Head past the break for the full rundown of PES 2014′s three engine pillars.

1. Barycentre Physics and Ball control

The new engine allows for a larger separation between player and ball – three time the radius of PES 2013, where tight ‘confrontation’ zones are used to make tackling easier. A striker will be able to throw his body weight in one direction and use his opposing foot to push the ball in the other way, leaving defenders off balance and buying space for a pass or shot. Players have specific centres of balance, calculated by locating their centre of gravity, or barycentre. You’ll be able to control your player’s weight shifts at all times and use practice touches to push the ball away from your feet. We see a wireframe demo with more natural animations and fluid transitions than FIFA 13. You control the player and the physics drives the animation, not vice versa. It’s hard to tell how this will transform the ‘feel’ of play, rather than just being admirable behind the scenes calculations, but there appears to be scope for a radical new control scheme – think of how Skate’s right-stick motions mimicked real-life movements by exploiting dynamic physics, and how they compared to the digital button taps of Tony Hawks Pro Skater. This could be a revelation in football game control.

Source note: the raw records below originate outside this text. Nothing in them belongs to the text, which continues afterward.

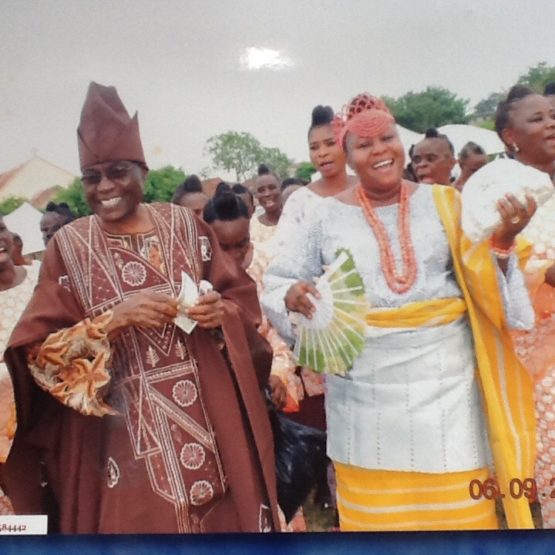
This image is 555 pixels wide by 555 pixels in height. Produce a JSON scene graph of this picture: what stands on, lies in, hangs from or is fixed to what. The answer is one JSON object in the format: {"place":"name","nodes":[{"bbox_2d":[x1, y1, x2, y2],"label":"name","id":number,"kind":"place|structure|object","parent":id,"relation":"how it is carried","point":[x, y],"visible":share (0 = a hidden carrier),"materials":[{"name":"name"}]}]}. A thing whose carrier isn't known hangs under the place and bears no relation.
{"place":"outdoors","nodes":[
{"label":"outdoors","id":0,"kind":"place"},
{"bbox_2d":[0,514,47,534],"label":"label","id":1,"kind":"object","parent":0,"point":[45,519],"visible":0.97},
{"bbox_2d":[0,150,76,208],"label":"building","id":2,"kind":"structure","parent":0,"point":[24,178],"materials":[{"name":"beige paint"}]},
{"bbox_2d":[0,0,554,182],"label":"sky","id":3,"kind":"structure","parent":0,"point":[235,4],"materials":[{"name":"grey"}]},
{"bbox_2d":[289,487,548,531],"label":"ground","id":4,"kind":"structure","parent":0,"point":[505,526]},
{"bbox_2d":[264,91,543,531],"label":"woman","id":5,"kind":"object","parent":4,"relation":"on","point":[353,214],"visible":0.9},
{"bbox_2d":[292,249,369,375],"label":"fan","id":6,"kind":"object","parent":5,"relation":"in","point":[337,309],"visible":0.87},
{"bbox_2d":[461,160,553,242],"label":"fan","id":7,"kind":"object","parent":5,"relation":"in","point":[489,190],"visible":0.85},
{"bbox_2d":[491,86,554,530],"label":"woman","id":8,"kind":"object","parent":4,"relation":"on","point":[514,102],"visible":0.66},
{"label":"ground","id":9,"kind":"structure","parent":0},
{"bbox_2d":[0,195,27,215],"label":"shrub","id":10,"kind":"object","parent":9,"relation":"on","point":[5,204],"visible":0.33,"materials":[{"name":"green plant"}]},
{"bbox_2d":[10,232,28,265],"label":"person","id":11,"kind":"object","parent":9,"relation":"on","point":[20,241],"visible":0.14},
{"bbox_2d":[0,213,39,518],"label":"woman","id":12,"kind":"object","parent":9,"relation":"on","point":[3,331],"visible":0.45},
{"bbox_2d":[3,201,46,255],"label":"tent","id":13,"kind":"object","parent":9,"relation":"on","point":[23,235],"visible":0.43,"materials":[{"name":"white fabric"}]},
{"bbox_2d":[40,201,74,244],"label":"person","id":14,"kind":"object","parent":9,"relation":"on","point":[45,229],"visible":0.22},
{"bbox_2d":[48,177,90,217],"label":"tree","id":15,"kind":"object","parent":9,"relation":"on","point":[73,192],"visible":0.31,"materials":[{"name":"green plant"}]},
{"bbox_2d":[1,78,280,533],"label":"person","id":16,"kind":"object","parent":9,"relation":"on","point":[48,289],"visible":0.93},
{"bbox_2d":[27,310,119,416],"label":"orange floral fabric","id":17,"kind":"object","parent":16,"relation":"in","point":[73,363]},
{"bbox_2d":[173,271,210,333],"label":"paper","id":18,"kind":"object","parent":16,"relation":"in","point":[189,280],"visible":0.52,"materials":[{"name":"white paper"}]},
{"bbox_2d":[142,165,188,203],"label":"tree","id":19,"kind":"object","parent":9,"relation":"on","point":[163,183],"visible":0.37,"materials":[{"name":"green plant"}]},
{"bbox_2d":[172,174,209,218],"label":"person","id":20,"kind":"object","parent":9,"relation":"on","point":[198,199],"visible":0.19},
{"bbox_2d":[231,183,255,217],"label":"person","id":21,"kind":"object","parent":9,"relation":"on","point":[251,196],"visible":0.16},
{"bbox_2d":[204,130,291,180],"label":"tree","id":22,"kind":"object","parent":9,"relation":"on","point":[227,140],"visible":0.86,"materials":[{"name":"green plant"}]},
{"bbox_2d":[202,184,300,412],"label":"woman","id":23,"kind":"object","parent":9,"relation":"on","point":[220,227],"visible":0.31},
{"bbox_2d":[270,404,329,519],"label":"plastic bag","id":24,"kind":"object","parent":23,"relation":"in","point":[297,449],"visible":0.45,"materials":[{"name":"black plastic"}]},
{"bbox_2d":[248,165,285,248],"label":"woman","id":25,"kind":"object","parent":9,"relation":"on","point":[271,199],"visible":0.4},
{"bbox_2d":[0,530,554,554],"label":"blue surface","id":26,"kind":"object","parent":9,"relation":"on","point":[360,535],"visible":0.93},
{"bbox_2d":[280,177,307,205],"label":"person","id":27,"kind":"object","parent":9,"relation":"on","point":[287,192],"visible":0.14},
{"bbox_2d":[293,161,316,183],"label":"tree","id":28,"kind":"object","parent":9,"relation":"on","point":[309,168],"visible":0.31,"materials":[{"name":"green plant"}]},
{"bbox_2d":[274,102,358,247],"label":"woman","id":29,"kind":"object","parent":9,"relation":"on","point":[329,135],"visible":0.37},
{"bbox_2d":[382,86,470,132],"label":"tree","id":30,"kind":"object","parent":9,"relation":"on","point":[420,110],"visible":0.63,"materials":[{"name":"green plant"}]},
{"bbox_2d":[409,128,456,186],"label":"person","id":31,"kind":"object","parent":9,"relation":"on","point":[423,148],"visible":0.38},
{"bbox_2d":[396,123,504,158],"label":"white tent","id":32,"kind":"object","parent":9,"relation":"on","point":[423,136],"visible":0.21,"materials":[{"name":"white fabric"}]},
{"bbox_2d":[454,142,487,189],"label":"person","id":33,"kind":"object","parent":9,"relation":"on","point":[468,157],"visible":0.29},
{"bbox_2d":[468,91,504,126],"label":"tree","id":34,"kind":"object","parent":9,"relation":"on","point":[485,105],"visible":0.43,"materials":[{"name":"green plant"}]},
{"bbox_2d":[514,62,554,95],"label":"tree","id":35,"kind":"object","parent":9,"relation":"on","point":[533,79],"visible":0.43,"materials":[{"name":"green plant"}]},
{"bbox_2d":[543,82,554,115],"label":"person","id":36,"kind":"object","parent":9,"relation":"on","point":[550,90],"visible":0.12}
]}

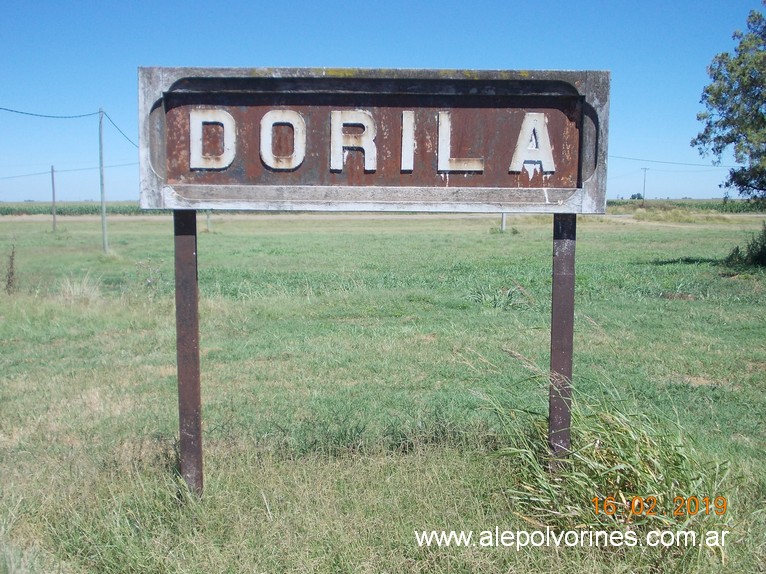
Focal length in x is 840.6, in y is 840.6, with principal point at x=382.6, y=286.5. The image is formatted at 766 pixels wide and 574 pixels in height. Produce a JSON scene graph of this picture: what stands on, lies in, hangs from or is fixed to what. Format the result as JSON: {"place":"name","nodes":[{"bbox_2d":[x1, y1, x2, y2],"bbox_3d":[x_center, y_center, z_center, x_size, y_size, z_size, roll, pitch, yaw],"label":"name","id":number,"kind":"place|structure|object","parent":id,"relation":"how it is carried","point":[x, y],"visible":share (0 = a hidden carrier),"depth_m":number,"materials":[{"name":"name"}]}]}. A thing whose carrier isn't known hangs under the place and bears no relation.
{"place":"outdoors","nodes":[
{"label":"outdoors","id":0,"kind":"place"},
{"bbox_2d":[0,201,153,215],"label":"crop field","id":1,"kind":"structure","parent":0,"point":[8,209],"materials":[{"name":"green plant"}]},
{"bbox_2d":[0,0,764,202],"label":"sky","id":2,"kind":"structure","parent":0,"point":[403,61],"materials":[{"name":"blue"}]},
{"bbox_2d":[0,211,764,221],"label":"dirt road","id":3,"kind":"structure","parent":0,"point":[758,214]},
{"bbox_2d":[0,210,765,573],"label":"grass field","id":4,"kind":"structure","parent":0,"point":[252,238],"materials":[{"name":"green"}]},
{"bbox_2d":[5,245,16,293],"bbox_3d":[-6.562,-0.265,14.791,0.311,1.004,0.317,0,6,-1],"label":"weed","id":5,"kind":"object","parent":4,"relation":"on","point":[8,283],"visible":0.98,"depth_m":14.78,"materials":[{"name":"plant"}]},
{"bbox_2d":[50,165,56,232],"bbox_3d":[-17.949,-4.759,45.740,0.238,3.806,0.261,0,6,-1],"label":"utility pole","id":6,"kind":"object","parent":4,"relation":"on","point":[54,221],"visible":0.99,"depth_m":45.71,"materials":[{"name":"brown wood"}]},
{"bbox_2d":[58,273,103,302],"bbox_3d":[-5.091,0.019,14.121,1.039,0.527,1.138,0,6,-1],"label":"grass tuft","id":7,"kind":"object","parent":4,"relation":"on","point":[78,291],"visible":0.74,"depth_m":14.04,"materials":[{"name":"beige plant"}]},
{"bbox_2d":[98,107,108,252],"bbox_3d":[-9.023,-3.353,27.054,0.316,4.902,0.266,0,6,-1],"label":"utility pole","id":8,"kind":"object","parent":4,"relation":"on","point":[103,227],"visible":0.99,"depth_m":27.02,"materials":[{"name":"grey wood"}]},
{"bbox_2d":[0,106,99,119],"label":"power line","id":9,"kind":"object","parent":8,"relation":"attached to","point":[0,108],"visible":0.99,"depth_m":26.94,"materials":[{"name":"black plastic"}]},
{"bbox_2d":[0,162,136,178],"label":"power line","id":10,"kind":"object","parent":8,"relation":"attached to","point":[75,169],"visible":0.86,"depth_m":52.10,"materials":[{"name":"black plastic"}]},
{"bbox_2d":[102,110,136,148],"bbox_3d":[-8.190,-4.997,27.385,0.155,1.170,8.274,0,6,-1],"label":"power line","id":11,"kind":"object","parent":8,"relation":"attached to","point":[124,135],"visible":0.43,"depth_m":26.08,"materials":[{"name":"plastic"}]},
{"bbox_2d":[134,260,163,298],"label":"weed","id":12,"kind":"object","parent":4,"relation":"on","point":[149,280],"visible":0.76,"depth_m":14.67,"materials":[{"name":"plant"}]},
{"bbox_2d":[173,210,203,497],"bbox_3d":[-1.023,0.405,4.439,0.119,1.954,0.101,0,6,-1],"label":"metal post","id":13,"kind":"object","parent":4,"relation":"in","point":[194,303],"visible":0.83,"depth_m":4.39,"materials":[{"name":"metal"}]},
{"bbox_2d":[137,66,608,213],"bbox_3d":[-0.014,-0.652,3.910,2.659,0.699,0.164,0,6,-1],"label":"sign","id":14,"kind":"object","parent":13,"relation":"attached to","point":[574,177],"visible":0.92,"depth_m":3.88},
{"bbox_2d":[205,210,211,231],"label":"post","id":15,"kind":"object","parent":4,"relation":"on","point":[208,217],"visible":0.67,"depth_m":44.75,"materials":[{"name":"wood"}]},
{"bbox_2d":[469,282,534,310],"bbox_3d":[1.823,0.155,12.960,1.363,0.477,1.437,0,6,-1],"label":"grass tuft","id":16,"kind":"object","parent":4,"relation":"on","point":[509,291],"visible":0.63,"depth_m":12.85,"materials":[{"name":"green plant"}]},
{"bbox_2d":[500,212,507,231],"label":"post","id":17,"kind":"object","parent":4,"relation":"on","point":[503,224],"visible":0.4,"depth_m":43.35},
{"bbox_2d":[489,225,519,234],"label":"weed","id":18,"kind":"object","parent":4,"relation":"on","point":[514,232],"visible":0.7,"depth_m":39.32,"materials":[{"name":"green plant"}]},
{"bbox_2d":[549,215,575,468],"bbox_3d":[0.960,0.413,4.529,0.117,1.952,0.099,0,6,-1],"label":"metal post","id":19,"kind":"object","parent":4,"relation":"in","point":[554,301],"visible":0.75,"depth_m":4.47,"materials":[{"name":"metal"}]},
{"bbox_2d":[480,357,733,554],"label":"tall grass","id":20,"kind":"structure","parent":4,"relation":"on","point":[630,441],"materials":[{"name":"green plant"}]},
{"bbox_2d":[724,223,765,269],"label":"shrub","id":21,"kind":"object","parent":4,"relation":"on","point":[763,258],"visible":0.98,"depth_m":18.82,"materials":[{"name":"green plant"}]},
{"bbox_2d":[603,198,765,212],"label":"crop field","id":22,"kind":"structure","parent":0,"point":[671,201],"materials":[{"name":"green plant"}]},
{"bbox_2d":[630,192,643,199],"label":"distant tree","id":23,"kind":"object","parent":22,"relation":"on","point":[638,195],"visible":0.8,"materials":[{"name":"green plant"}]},
{"label":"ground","id":24,"kind":"structure","parent":0},
{"bbox_2d":[641,166,648,201],"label":"utility pole","id":25,"kind":"object","parent":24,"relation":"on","point":[644,182],"visible":0.9,"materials":[{"name":"brown wood"}]},
{"bbox_2d":[610,154,740,166],"bbox_3d":[21.678,-9.339,59.279,13.529,1.397,3.709,0,6,-1],"label":"power line","id":26,"kind":"object","parent":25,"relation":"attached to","point":[673,163],"visible":0.77,"depth_m":59.18,"materials":[{"name":"black plastic"}]},
{"bbox_2d":[693,2,765,207],"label":"tree","id":27,"kind":"object","parent":24,"relation":"on","point":[731,69],"visible":0.99,"depth_m":19.40,"materials":[{"name":"green plant"}]}
]}

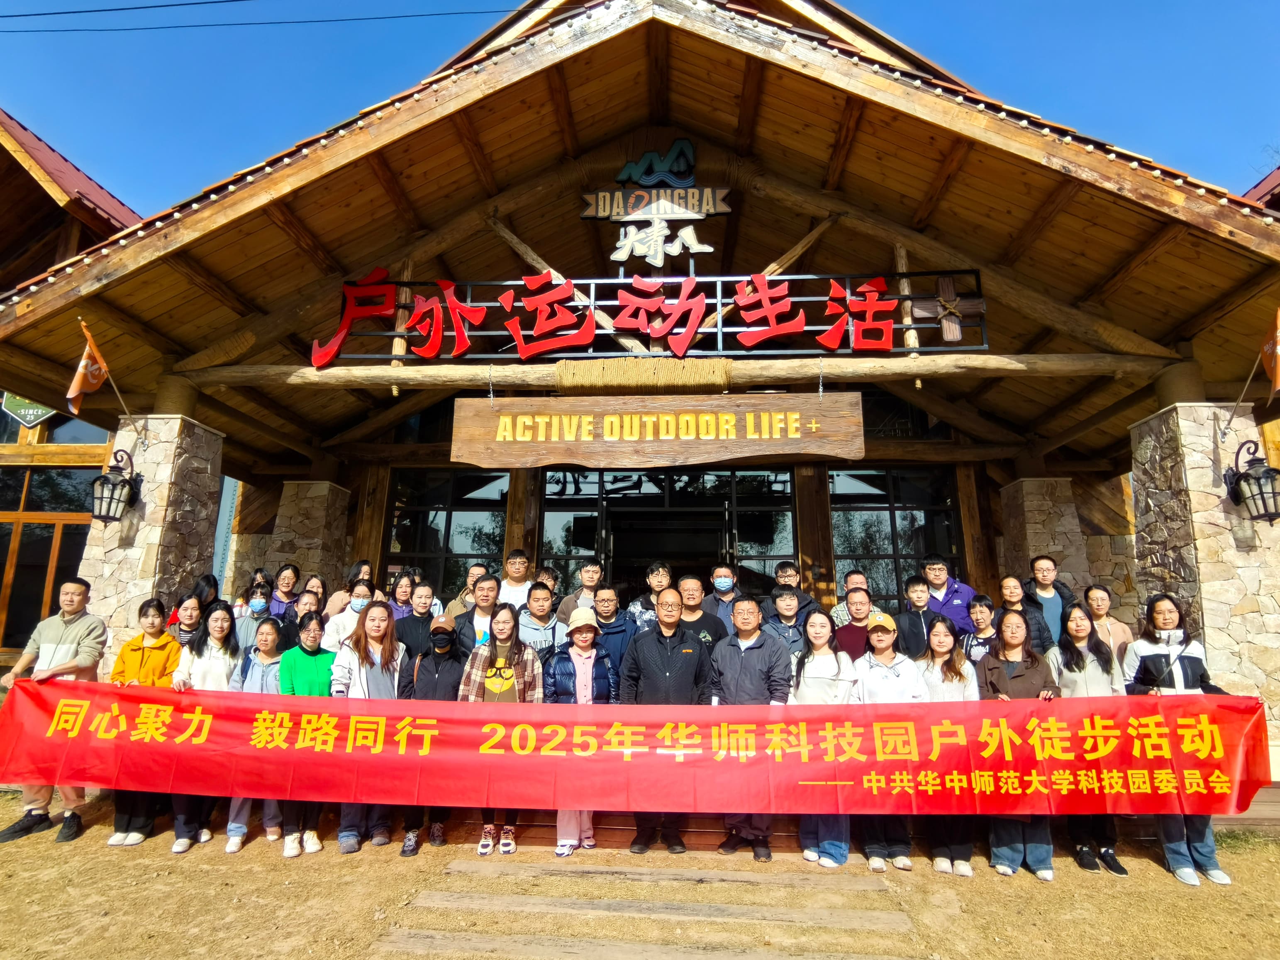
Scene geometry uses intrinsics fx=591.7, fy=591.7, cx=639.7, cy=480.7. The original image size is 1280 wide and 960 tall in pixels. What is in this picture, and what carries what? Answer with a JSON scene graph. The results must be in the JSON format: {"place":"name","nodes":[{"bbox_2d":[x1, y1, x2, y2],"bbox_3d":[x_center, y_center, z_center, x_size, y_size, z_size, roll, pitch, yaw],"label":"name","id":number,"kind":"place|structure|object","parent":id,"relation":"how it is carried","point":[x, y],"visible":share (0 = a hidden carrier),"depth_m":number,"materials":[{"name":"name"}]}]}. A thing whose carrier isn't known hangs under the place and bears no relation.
{"place":"outdoors","nodes":[
{"label":"outdoors","id":0,"kind":"place"},
{"bbox_2d":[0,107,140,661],"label":"building","id":1,"kind":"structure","parent":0,"point":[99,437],"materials":[{"name":"brown wood"}]},
{"bbox_2d":[165,595,206,646],"bbox_3d":[-4.140,1.647,5.272,0.485,1.198,0.504,0,-11,3],"label":"woman","id":2,"kind":"object","parent":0,"point":[189,617],"visible":0.32,"depth_m":5.38},
{"bbox_2d":[168,573,220,632],"bbox_3d":[-4.220,1.643,5.546,0.456,1.509,0.510,0,-11,3],"label":"woman","id":3,"kind":"object","parent":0,"point":[208,582],"visible":0.26,"depth_m":5.67},
{"bbox_2d":[0,0,1279,208],"label":"sky","id":4,"kind":"structure","parent":0,"point":[1008,6],"materials":[{"name":"blue"}]},
{"bbox_2d":[0,2,1279,765],"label":"wooden building","id":5,"kind":"structure","parent":0,"point":[812,528],"depth_m":6.76,"materials":[{"name":"wood"}]},
{"bbox_2d":[1,392,58,428],"bbox_3d":[-9.500,-1.156,9.245,0.813,0.792,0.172,0,-11,3],"label":"green sign","id":6,"kind":"object","parent":5,"relation":"attached to","point":[38,418],"visible":0.64,"depth_m":9.20,"materials":[{"name":"green"}]},
{"bbox_2d":[0,462,97,654],"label":"window","id":7,"kind":"structure","parent":5,"relation":"in","point":[1,525],"depth_m":8.70,"materials":[{"name":"brown wood"}]},
{"bbox_2d":[0,404,109,445],"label":"window","id":8,"kind":"structure","parent":5,"relation":"in","point":[64,439],"depth_m":9.01,"materials":[{"name":"glass"}]},
{"bbox_2d":[76,409,226,661],"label":"stone pillar","id":9,"kind":"structure","parent":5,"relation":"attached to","point":[147,474],"depth_m":6.00,"materials":[{"name":"stone"}]},
{"bbox_2d":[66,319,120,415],"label":"flag","id":10,"kind":"object","parent":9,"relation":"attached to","point":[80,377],"visible":0.98,"depth_m":5.86,"materials":[{"name":"fabric"}]},
{"bbox_2d":[90,446,141,523],"bbox_3d":[-5.263,0.072,5.923,0.398,0.763,0.444,0,-11,3],"label":"wall lantern","id":11,"kind":"object","parent":9,"relation":"attached to","point":[123,485],"visible":0.98,"depth_m":5.86,"materials":[{"name":"black metal"}]},
{"bbox_2d":[2,0,530,35],"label":"power line","id":12,"kind":"object","parent":5,"relation":"attached to","point":[78,12],"visible":0.9,"depth_m":9.78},
{"bbox_2d":[266,478,351,596],"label":"stone pillar","id":13,"kind":"structure","parent":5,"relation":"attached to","point":[292,485],"depth_m":8.23,"materials":[{"name":"stone"}]},
{"bbox_2d":[384,468,507,599],"bbox_3d":[-2.824,1.032,8.718,1.853,2.580,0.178,0,-11,3],"label":"window","id":14,"kind":"structure","parent":5,"relation":"in","point":[435,496],"depth_m":8.74,"materials":[{"name":"glass"}]},
{"bbox_2d":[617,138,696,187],"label":"emblem","id":15,"kind":"object","parent":5,"relation":"attached to","point":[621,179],"visible":0.99,"depth_m":7.09,"materials":[{"name":"blue"}]},
{"bbox_2d":[582,138,732,221],"bbox_3d":[0.183,-3.435,6.770,1.693,0.871,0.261,0,-11,3],"label":"sign","id":16,"kind":"object","parent":5,"relation":"attached to","point":[687,146],"visible":0.97,"depth_m":6.73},
{"bbox_2d":[611,218,713,265],"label":"sign lettering","id":17,"kind":"object","parent":5,"relation":"attached to","point":[690,230],"visible":0.99,"depth_m":6.83,"materials":[{"name":"white"}]},
{"bbox_2d":[172,352,1165,390],"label":"wooden beam","id":18,"kind":"structure","parent":5,"relation":"attached to","point":[905,361],"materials":[{"name":"brown wood"}]},
{"bbox_2d":[555,355,734,392],"bbox_3d":[0.069,-1.050,6.105,1.955,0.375,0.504,0,-11,3],"label":"rope","id":19,"kind":"object","parent":18,"relation":"attached to","point":[563,364],"visible":0.87,"depth_m":5.96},
{"bbox_2d":[306,266,988,365],"bbox_3d":[0.001,-1.749,6.265,7.117,1.013,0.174,0,-11,3],"label":"metal sign","id":20,"kind":"object","parent":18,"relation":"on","point":[719,329],"visible":0.91,"depth_m":6.20,"materials":[{"name":"red"}]},
{"bbox_2d":[904,275,982,344],"bbox_3d":[3.196,-1.786,6.215,0.861,0.708,0.208,0,-11,3],"label":"wooden cross","id":21,"kind":"object","parent":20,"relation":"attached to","point":[976,308],"visible":0.89,"depth_m":6.19,"materials":[{"name":"brown wood"}]},
{"bbox_2d":[450,392,865,467],"bbox_3d":[0.174,-0.521,5.962,4.271,0.802,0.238,0,-11,3],"label":"wooden sign","id":22,"kind":"object","parent":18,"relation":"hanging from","point":[661,423],"visible":0.99,"depth_m":5.86,"materials":[{"name":"brown wood"}]},
{"bbox_2d":[541,466,797,601],"bbox_3d":[0.375,1.428,8.409,3.745,3.268,0.194,0,-11,3],"label":"glass door","id":23,"kind":"structure","parent":5,"relation":"in","point":[727,480],"depth_m":8.52,"materials":[{"name":"black glass"}]},
{"bbox_2d":[829,465,964,603],"bbox_3d":[3.688,1.018,8.560,1.936,2.658,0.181,0,-11,3],"label":"window","id":24,"kind":"structure","parent":5,"relation":"in","point":[859,547],"depth_m":8.58,"materials":[{"name":"glass"}]},
{"bbox_2d":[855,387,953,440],"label":"window","id":25,"kind":"structure","parent":5,"relation":"in","point":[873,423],"depth_m":8.62,"materials":[{"name":"glass"}]},
{"bbox_2d":[997,475,1091,601],"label":"stone pillar","id":26,"kind":"structure","parent":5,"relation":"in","point":[1042,504],"depth_m":7.63,"materials":[{"name":"stone"}]},
{"bbox_2d":[1129,394,1279,742],"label":"stone pillar","id":27,"kind":"structure","parent":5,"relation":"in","point":[1207,490],"depth_m":5.35,"materials":[{"name":"stone"}]},
{"bbox_2d":[1223,437,1279,523],"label":"wall lantern","id":28,"kind":"object","parent":27,"relation":"attached to","point":[1260,488],"visible":0.99,"depth_m":5.24,"materials":[{"name":"black metal"}]},
{"bbox_2d":[1224,305,1279,437],"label":"flag","id":29,"kind":"object","parent":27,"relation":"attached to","point":[1276,366],"visible":0.99,"depth_m":5.29,"materials":[{"name":"fabric"}]},
{"bbox_2d":[0,785,1279,959],"label":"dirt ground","id":30,"kind":"structure","parent":0,"point":[1079,883],"materials":[{"name":"brown soil"}]},
{"bbox_2d":[0,577,106,845],"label":"man","id":31,"kind":"object","parent":30,"relation":"on","point":[59,625],"visible":0.75,"depth_m":4.60},
{"bbox_2d":[2,677,1273,818],"bbox_3d":[-0.184,1.826,4.055,9.366,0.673,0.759,0,-11,3],"label":"red banner","id":32,"kind":"object","parent":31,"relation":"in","point":[41,700],"visible":0.98,"depth_m":3.99,"materials":[{"name":"red fabric"}]},
{"bbox_2d":[106,597,180,847],"bbox_3d":[-3.836,1.808,4.590,0.518,1.721,0.565,0,-11,3],"label":"woman","id":33,"kind":"object","parent":30,"relation":"on","point":[162,646],"visible":0.47,"depth_m":4.63},
{"bbox_2d":[171,605,242,853],"bbox_3d":[-3.308,1.845,4.518,0.511,1.674,0.580,0,-11,3],"label":"woman","id":34,"kind":"object","parent":30,"relation":"on","point":[218,620],"visible":0.55,"depth_m":4.63},
{"bbox_2d":[224,611,285,854],"bbox_3d":[-2.944,1.880,4.564,0.512,1.657,0.543,0,-11,3],"label":"woman","id":35,"kind":"object","parent":30,"relation":"on","point":[266,630],"visible":0.44,"depth_m":4.66},
{"bbox_2d":[277,607,338,857],"bbox_3d":[-2.503,1.872,4.495,0.528,1.633,0.573,0,-11,3],"label":"woman","id":36,"kind":"object","parent":30,"relation":"on","point":[313,652],"visible":0.49,"depth_m":4.48},
{"bbox_2d":[331,599,404,852],"bbox_3d":[-2.044,1.820,4.490,0.537,1.704,0.629,0,-11,3],"label":"woman","id":37,"kind":"object","parent":30,"relation":"on","point":[377,681],"visible":0.61,"depth_m":4.57},
{"bbox_2d":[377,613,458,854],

2. Contact and Physicality

Konami has pinpointed this as a weakness in previous games, but now players can jostle for space – even without the ball present – for headers at corners, or to dominate a smaller opponent. You’ll be able to tug shirts (cloth is now separate from the player’s body and stretches) as well as elbow for room on the touchline. It works in tandem with the physics and precision control. Agile players can unbalance defenders with dropped shoulders or ball skills, and push the ball further ahead to exploit their acceleration. “Previously, body feints were more aesthetic,” admits Masuda. “Now they’re a key tactic.”

3. Squad Emulator

Formations remain essential for success, but now you can set ‘zones of play’ so your key players focus on certain tactics in mission-critical areas. For example, you can set your front line to focus on possession and probing for gaps in from of a deep-lying defence. In theory, you’ll be able to recognise your favourite teams pattern of play within a few minutes. The emphasis on defending and shape should allow weaker teams to create effective strategies, such as when Celtic beat Barcelona in the Champions League by defending deep, buoyed up by the home crowd.